Vertical farming—the process of cultivating produce in stacked, indoor shelves, rather than side-by-side in fields—is a fast-growing industry (pardon the pun). Since it was conjured (or revived, depending who you ask) in a 1999 Columbia University lecture, the technology has grown into a global industry set to be worth $13.5 billion by 2030.
Companies like Plenty, Bowery Farms and Infarm have innovated vertical farming with a dazzling array of modular, IoT-connected smart devices, which can improve plant “recipes” (the insider term for creating better, more nutritious food) and ramp efficiency alongside vast improvements on water and land usage.
Berlin’s Infarm, for example, claims to have saved over 10m gallons of water and 500,000 square feet of land across its 1,200 farming units, installed in supermarkets in restaurants).
But it is scale and efficiency that proves vertical farming’s bete noir.

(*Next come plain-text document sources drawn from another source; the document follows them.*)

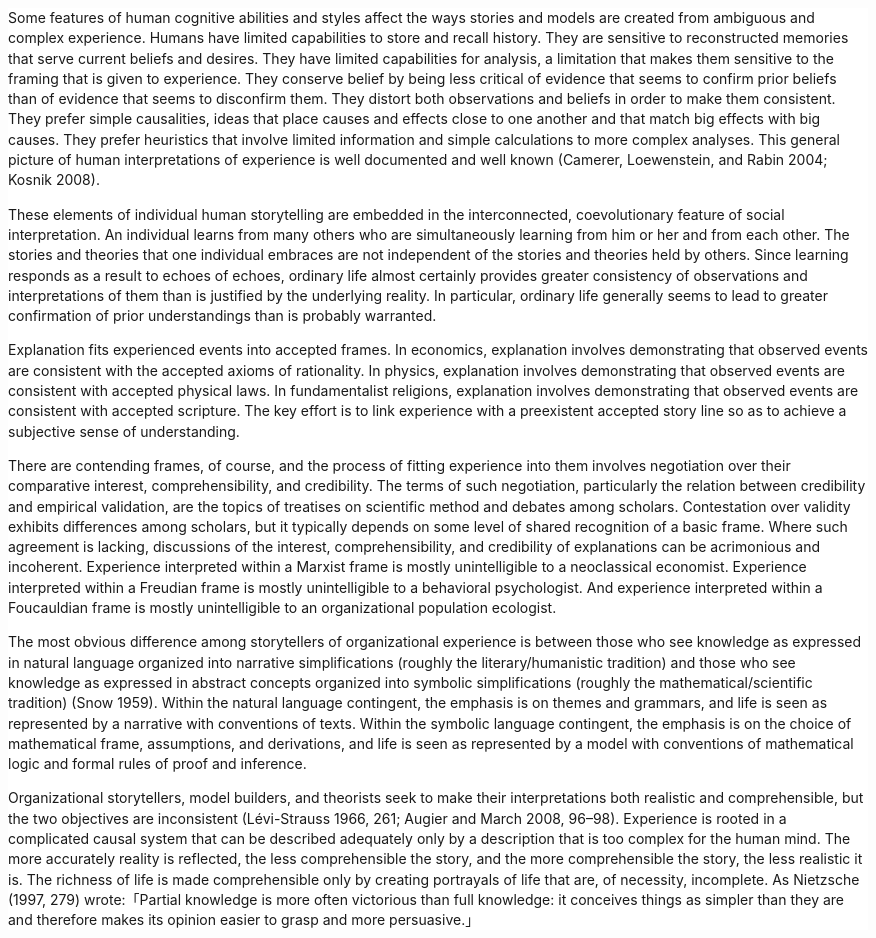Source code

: Some features of human cognitive abilities and styles affect the ways stories and models are created from ambiguous and complex experience. Humans have limited capabilities to store and recall history. They are sensitive to reconstructed memories that serve current beliefs and desires. They have limited capabilities for analysis, a limitation that makes them sensitive to the framing that is given to experience. They conserve belief by being less critical of evidence that seems to confirm prior beliefs than of evidence that seems to disconfirm them. They distort both observations and beliefs in order to make them consistent. They prefer simple causalities, ideas that place causes and effects close to one another and that match big effects with big causes. They prefer heuristics that involve limited information and simple calculations to more complex analyses. This general picture of human interpretations of experience is well documented and well known (Camerer, Loewenstein, and Rabin 2004; Kosnik 2008).

These elements of individual human storytelling are embedded in the interconnected, coevolutionary feature of social interpretation. An individual learns from many others who are simultaneously learning from him or her and from each other. The stories and theories that one individual embraces are not independent of the stories and theories held by others. Since learning responds as a result to echoes of echoes, ordinary life almost certainly provides greater consistency of observations and interpretations of them than is justified by the underlying reality. In particular, ordinary life generally seems to lead to greater confirmation of prior understandings than is probably warranted.

Explanation fits experienced events into accepted frames. In economics, explanation involves demonstrating that observed events are consistent with the accepted axioms of rationality. In physics, explanation involves demonstrating that observed events are consistent with accepted physical laws. In fundamentalist religions, explanation involves demonstrating that observed events are consistent with accepted scripture. The key effort is to link experience with a preexistent accepted story line so as to achieve a subjective sense of understanding.

There are contending frames, of course, and the process of fitting experience into them involves negotiation over their comparative interest, comprehensibility, and credibility. The terms of such negotiation, particularly the relation between credibility and empirical validation, are the topics of treatises on scientific method and debates among scholars. Contestation over validity exhibits differences among scholars, but it typically depends on some level of shared recognition of a basic frame. Where such agreement is lacking, discussions of the interest, comprehensibility, and credibility of explanations can be acrimonious and incoherent. Experience interpreted within a Marxist frame is mostly unintelligible to a neoclassical economist. Experience interpreted within a Freudian frame is mostly unintelligible to a behavioral psychologist. And experience interpreted within a Foucauldian frame is mostly unintelligible to an organizational population ecologist.

The most obvious difference among storytellers of organizational experience is between those who see knowledge as expressed in natural language organized into narrative simplifications (roughly the literary/humanistic tradition) and those who see knowledge as expressed in abstract concepts organized into symbolic simplifications (roughly the mathematical/scientific tradition) (Snow 1959). Within the natural language contingent, the emphasis is on themes and grammars, and life is seen as represented by a narrative with conventions of texts. Within the symbolic language contingent, the emphasis is on the choice of mathematical frame, assumptions, and derivations, and life is seen as represented by a model with conventions of mathematical logic and formal rules of proof and inference.

Organizational storytellers, model builders, and theorists seek to make their interpretations both realistic and comprehensible, but the two objectives are inconsistent (Lévi-Strauss 1966, 261; Augier and March 2008, 96–98). Experience is rooted in a complicated causal system that can be described adequately only by a description that is too complex for the human mind. The more accurately reality is reflected, the less comprehensible the story, and the more comprehensible the story, the less realistic it is. The richness of life is made comprehensible only by creating portrayals of life that are, of necessity, incomplete. As Nietzsche (1997, 279) wrote:「Partial knowledge is more often victorious than full knowledge: it conceives things as simpler than they are and therefore makes its opinion easier to grasp and more persuasive.」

Leafy greens—low on energy demands and relatively high in price—constitute the lion’s share of output. High-energy food like cereals and potatoes, essential to human survival, remain firmly within the wheelhouse of traditional farms, which already occupy 40% of livable land on Earth, and one of our biggest environmental threats.
“What’s really needed, and that will come with time, is a humanitarian aspect to (vertical farming), which addresses food crises and starvation issues in, say, sub-Saharan Africa where farmers have to put up with horrible things like invasion of locusts,” says Dickson Despommier, the professor who popularized the medium 22 years ago. “Locusts would have a very difficult time invading a vertical farm.”
To feed the world, however, vertical farms need better lights. LED technology has already skyrocketed since its mainstream rollout in the 1960s. “Haitz’s Law” dictates that LED light increases by a factor of 20 and cost drops by a factor of ten every decade.
“The direction is clear: the prices have gone down, the efficiencies have gone up, and I see that continuing,” says Lars Aikala, CEO of Valoya, a leading supplier of LED lights to the vertical farming industry.
But things are getting more complex. Nowadays companies like Valoya can tinker with light spectra to increase growth rates in certain plants while reducing energy costs. “When we started in 2009 this field was pretty much untouched,” says Aikala.
Experts expect Haitz’s Law to tail off in the coming years, as technology becomes smaller, compacter and tougher to scale up. Rather, the next big leaps in LED technology will come via smart sensors, which will help lights replicate night and day, isolate spectra and better tailor themselves to plants’ preferred sunlight.
“If growers want to replicate seasons all year round they have to replicate and control all these parameters in a very narrow window, so plants can survive and grow in a healthy state all year round,” says Fei Jia, technical solutions manager at Heliospectra. “LED lighting allows this because of a high photon efficiency.
“Smart farming is the trend in lighting.”
An added bonus is that around 95% of an LED light is recyclable, helping vertical farmers persuade the public they’re not just a flash in the pan. When sensor technology can lower costs enough to produce carbs and other vital produce, their companies can finally claim to be solving a part of a food crisis that is leaving almost a billion people without adequate access to nutrition each year.
“We’re just at the starting point of (LED) technology, so price will go down but conversion is going to go up to create more power with less energy,” says Infarm co-founder Erez Galonska. “Now we’re standing on 50-60%, and with the next generation of technology we easily improve the LEDs. It’s already improved so we’re more energy-efficient already.”